Quando formi un venditore, soprattutto all’inizio, “NO” e porte in faccia possono essere un boccone duro da digerire per chi non è abituato a ricevere rifiutati o prende ognuno di quei “NO” sul personale.

Se da un punto di vista motivazionale può andar bene per interrompere il pianto singhiozzato causato da troppi schiaffi di fila, da un punto di vista logico è il caso di fare due chiacchiere di approfondimento.

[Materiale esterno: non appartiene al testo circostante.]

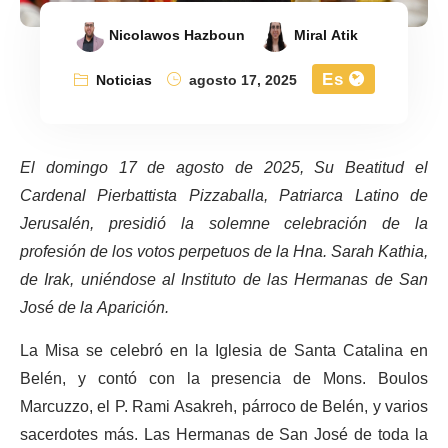
Nicolawos Hazboun
Miral Atik
Es
Noticias
agosto 17, 2025
El domingo 17 de agosto de 2025, Su Beatitud el
Cardenal Pierbattista Pizzaballa, Patriarca Latino de
Jerusalén, presidió la solemne celebración de la
profesión de los votos perpetuos de la Hna. Sarah Kathia,
de Irak, uniéndose al Instituto de las Hermanas de San
José de la Aparición.
La Misa se celebró en la Iglesia de Santa Catalina en
Belén, y contó con la presencia de Mons. Boulos
Marcuzzo, el P. Rami Asakreh, párroco de Belén, y varios
sacerdotes más. Las Hermanas de San José de toda la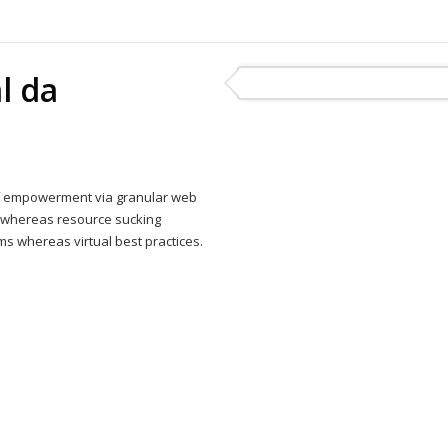
l da
of empowerment via granular web
n whereas resource sucking
s whereas virtual best practices.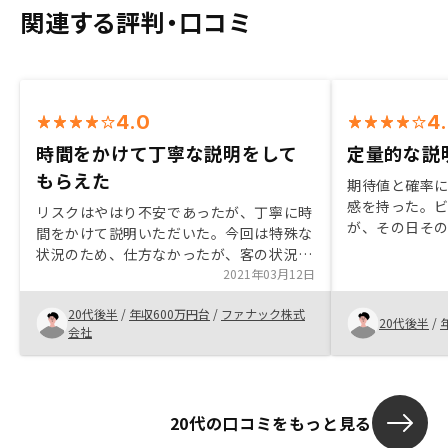
関連する評判・口コミ
4.0
4
時間をかけて丁寧な説明をして
定量的な説
もらえた
期待値と確率
感を持った。
リスクはやはり不安であったが、丁寧に時
が、その日そ
間をかけて説明いただいた。今回は特殊な
め、じっくり
状況のため、仕方なかったが、客の状況を
し余裕を持っ
もう少し把握して、先にいろいろ起こりう
2021年03月12日
しい。
ることを想定いただけると助かると思いま
20代後半
/
年収600万円台
/
ファナック株式
した。
20代後半
/
会社
20代の口コミをもっと見る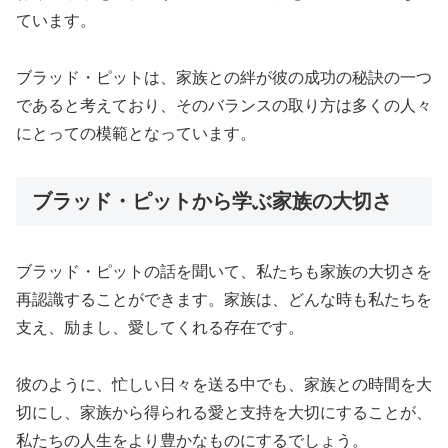
ています。
ブラッド・ピットは、家族との絆が彼の成功の秘訣の一つ
であると考えており、そのバランスの取り方は多くの人々
にとっての模範となっています。
ブラッド・ピットから学ぶ家族の大切さ
ブラッド・ピットの話を聞いて、私たちも家族の大切さを
再認識することができます。家族は、どんな時も私たちを
支え、励まし、愛してくれる存在です。
彼のように、忙しい日々を送る中でも、家族との時間を大
切にし、家族から得られる愛と支持を大切にすることが、
私たちの人生をより豊かなものにするでしょう。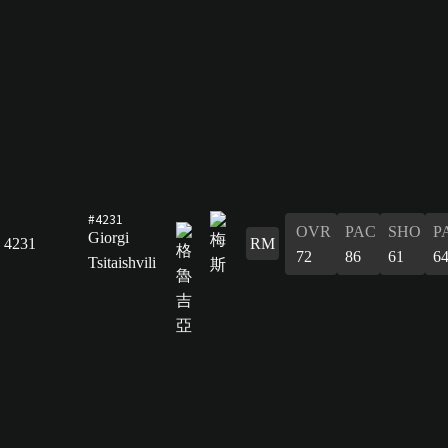
#4231
OVR
PAC
SHO
P
Giorgi
4231
RM
72
86
61
6
Tsitaishvili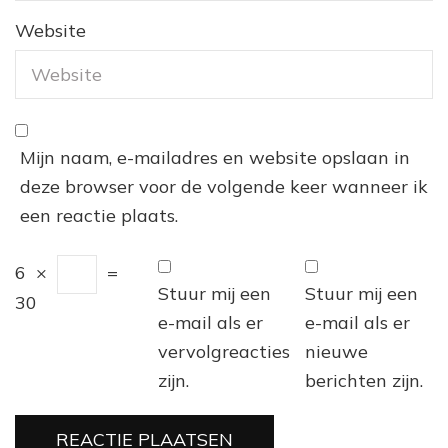
Website
Mijn naam, e-mailadres en website opslaan in
deze browser voor de volgende keer wanneer ik
een reactie plaats.
6
×
=
Stuur mij een
Stuur mij een
30
e-mail als er
e-mail als er
vervolgreacties
nieuwe
zijn.
berichten zijn.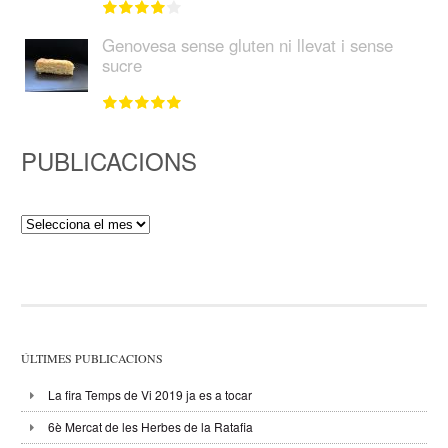
Genovesa sense gluten ni llevat i sense
sucre
PUBLICACIONS
Publicacions
ÚLTIMES PUBLICACIONS
La fira Temps de Vi 2019 ja es a tocar
6è Mercat de les Herbes de la Ratafia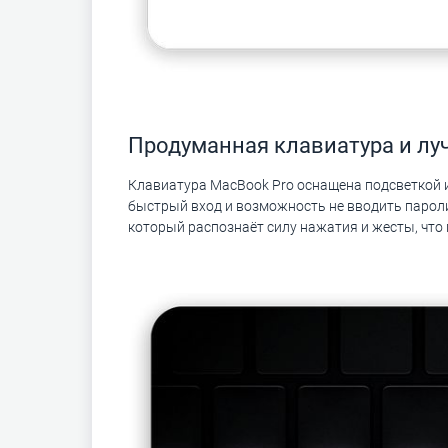
Продуманная клавиатура и лу
Клавиатура MacBook Pro оснащена подсветкой 
быстрый вход и возможность не вводить пароли
который распознаёт силу нажатия и жесты, что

La formazione vendita motivazionale, quella alla networker disperato stile Herbalife, prova a farti credere che per ogni NO che ricevi, stai aumentando le probabilità che arrivi un SÌ.

Bella stronzata.

Prendersi un “vaffanc***” da quello che speravi sarebbe diventato un tuo prossimo cliente, non ha niente a che vedere con tutti gli altri diciottordicimila rifiuti che prenderai dopo.

Ogni vendita è a sé.

Un modello matematico probabilistico stile palline bianche e nere è più inadatto di Zaza a tirar rigori se vuoi prevedere i risultati delle prossime trattative.

Quante palline bianche e nere ci sono in totale?

Come fai a saperlo?

Chi decide quante palline bianche ci sono?

E se sono tutte nere?

Ma soprattutto, la domanda più importate: 

«Cosa ti dà la certezza di poter prevedere il futuro in base agli eventi passati?»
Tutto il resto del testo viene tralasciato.